Member of the Minnesota House of Representatives from the 17A district
- Incumbent
- Assumed office January 6, 2015
- Preceded by: Andrew Falk

Personal details
- Born: December 20, 1965 (age 60)
- Party: Republican Party of Minnesota
- Spouse: Cherie
- Children: 7
- Alma mater: University of Iowa (B.S.)
- Occupation: Business Owner

= Tim Miller (politician) =

American politician

Tim Miller (born December 20, 1965) is a Minnesota politician and member of the Minnesota House of Representatives. A member of the Republican Party of Minnesota, he represents District 17A in the west-central Minnesota.

==Early life and education==
Miller was raised in Streamwood, Illinois. He attended the University of Iowa, graduating with a B.S.

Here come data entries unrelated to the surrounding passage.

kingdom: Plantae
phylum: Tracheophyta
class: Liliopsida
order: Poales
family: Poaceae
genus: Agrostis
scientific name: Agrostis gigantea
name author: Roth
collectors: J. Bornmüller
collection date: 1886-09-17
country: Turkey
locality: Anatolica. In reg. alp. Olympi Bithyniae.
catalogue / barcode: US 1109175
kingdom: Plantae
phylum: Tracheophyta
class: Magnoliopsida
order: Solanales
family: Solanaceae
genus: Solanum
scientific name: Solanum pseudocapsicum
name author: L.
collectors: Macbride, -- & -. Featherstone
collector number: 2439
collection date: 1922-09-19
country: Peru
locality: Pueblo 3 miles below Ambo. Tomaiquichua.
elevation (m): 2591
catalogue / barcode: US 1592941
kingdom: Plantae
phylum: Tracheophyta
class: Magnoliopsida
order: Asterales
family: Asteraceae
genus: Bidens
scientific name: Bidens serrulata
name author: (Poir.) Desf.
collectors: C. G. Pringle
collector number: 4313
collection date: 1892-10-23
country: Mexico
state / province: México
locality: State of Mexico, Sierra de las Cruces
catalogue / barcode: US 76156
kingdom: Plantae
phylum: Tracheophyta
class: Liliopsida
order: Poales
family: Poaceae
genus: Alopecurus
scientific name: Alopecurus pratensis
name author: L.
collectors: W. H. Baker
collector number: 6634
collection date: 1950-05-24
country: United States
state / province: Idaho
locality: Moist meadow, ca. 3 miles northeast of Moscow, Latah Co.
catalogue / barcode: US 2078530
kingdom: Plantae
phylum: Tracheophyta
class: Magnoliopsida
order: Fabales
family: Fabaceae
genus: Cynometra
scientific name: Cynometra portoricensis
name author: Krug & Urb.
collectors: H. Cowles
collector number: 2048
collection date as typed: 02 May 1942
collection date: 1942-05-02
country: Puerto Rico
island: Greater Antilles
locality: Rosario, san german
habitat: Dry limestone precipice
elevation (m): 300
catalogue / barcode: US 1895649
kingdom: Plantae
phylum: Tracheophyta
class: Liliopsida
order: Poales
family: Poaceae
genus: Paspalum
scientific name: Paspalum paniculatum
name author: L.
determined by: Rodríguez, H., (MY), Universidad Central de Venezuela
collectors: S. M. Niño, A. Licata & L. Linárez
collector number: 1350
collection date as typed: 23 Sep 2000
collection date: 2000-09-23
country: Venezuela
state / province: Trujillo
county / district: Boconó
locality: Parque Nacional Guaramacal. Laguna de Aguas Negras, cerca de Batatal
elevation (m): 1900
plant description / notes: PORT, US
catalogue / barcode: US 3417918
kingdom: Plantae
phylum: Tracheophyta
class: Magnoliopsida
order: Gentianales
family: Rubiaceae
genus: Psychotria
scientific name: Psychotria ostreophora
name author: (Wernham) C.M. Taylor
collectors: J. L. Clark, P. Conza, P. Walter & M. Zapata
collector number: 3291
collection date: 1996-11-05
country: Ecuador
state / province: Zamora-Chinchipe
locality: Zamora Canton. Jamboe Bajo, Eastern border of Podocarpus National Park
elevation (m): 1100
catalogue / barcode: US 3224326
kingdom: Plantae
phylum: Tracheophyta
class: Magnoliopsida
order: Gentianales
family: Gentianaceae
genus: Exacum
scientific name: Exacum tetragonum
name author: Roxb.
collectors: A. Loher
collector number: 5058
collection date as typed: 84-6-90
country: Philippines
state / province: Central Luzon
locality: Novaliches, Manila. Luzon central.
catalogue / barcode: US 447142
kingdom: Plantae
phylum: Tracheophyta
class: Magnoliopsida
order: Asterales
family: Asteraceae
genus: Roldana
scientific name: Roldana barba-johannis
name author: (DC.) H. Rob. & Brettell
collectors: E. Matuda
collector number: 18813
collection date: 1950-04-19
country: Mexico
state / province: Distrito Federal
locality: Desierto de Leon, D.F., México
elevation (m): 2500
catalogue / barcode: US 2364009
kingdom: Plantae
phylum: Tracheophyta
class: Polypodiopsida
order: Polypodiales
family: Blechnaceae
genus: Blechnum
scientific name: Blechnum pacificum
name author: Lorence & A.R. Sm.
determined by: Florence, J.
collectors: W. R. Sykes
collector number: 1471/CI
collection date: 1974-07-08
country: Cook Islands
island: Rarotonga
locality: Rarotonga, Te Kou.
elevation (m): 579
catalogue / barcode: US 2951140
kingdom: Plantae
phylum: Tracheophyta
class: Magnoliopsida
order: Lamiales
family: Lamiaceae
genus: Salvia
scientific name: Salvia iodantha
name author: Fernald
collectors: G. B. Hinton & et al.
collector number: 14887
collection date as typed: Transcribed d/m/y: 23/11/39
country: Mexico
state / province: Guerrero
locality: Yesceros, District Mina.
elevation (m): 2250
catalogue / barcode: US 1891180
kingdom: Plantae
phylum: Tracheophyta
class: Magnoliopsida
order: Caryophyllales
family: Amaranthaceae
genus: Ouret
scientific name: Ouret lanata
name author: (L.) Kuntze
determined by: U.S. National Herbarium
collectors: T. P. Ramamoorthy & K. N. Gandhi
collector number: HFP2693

==Minnesota House of Representatives==
Miller was first elected to the Minnesota House of Representatives in 2014. In December 2018, Miller, along with three other House members, formed a separate 'New House Republican Caucus' out of dissatisfaction with the House minority leadership. Miller wrote a letter to his GOP colleagues stating that "the attitudes and actions by the HRC leader and some of his supporters have become too hostile toward me" and pledged to continue opposing "radical liberalism".

==Electoral history==

2020 Minnesota State Representative- House 17A
| Party |  | Candidate | Votes | % |
|---|---|---|---|---|
|  | Republican | Tim Miller (Incumbent) | 13,272 | 64.3% |
|  | Democratic (DFL) | Ben Dolan | 6,357 | 30.8% |
|  | Legal Marijuana Now | Ed Engelmann | 1,007 | 4.9% |
|  | Write-in |  | 4 | 0.0% |

2018 Minnesota State Representative- House 17A
| Party |  | Candidate | Votes | % |
|---|---|---|---|---|
|  | Republican | Tim Miller (Incumbent) | 10,069 | 60.2% |
|  | Democratic (DFL) | Lyle Koenen | 6,645 | 39.7% |
|  | Write-In |  | 10 | 0.1% |

2016 Minnesota State Representative- House 17A
| Party |  | Candidate | Votes | % |
|---|---|---|---|---|
|  | Republican | Tim Miller (Incumbent) | 11,603 | 59.01 |
|  | Democratic (DFL) | Andrew Falk | 8,045 | 40.91 |
|  | Write-In |  | 15 | 0.08% |

2014 Minnesota State Representative- House 17A
| Party |  | Candidate | Votes | % |
|---|---|---|---|---|
|  | Republican | Tim Miller | 8,453 | 55.37 |
|  | Democratic (DFL) | Andrew Falk (Incumbent) | 6,789 | 44.47 |
|  | Write-In |  | 25 | 0.16% |

==Personal life==
Miller and his wife Cherie have seven children and reside in Prinsburg, Minnesota.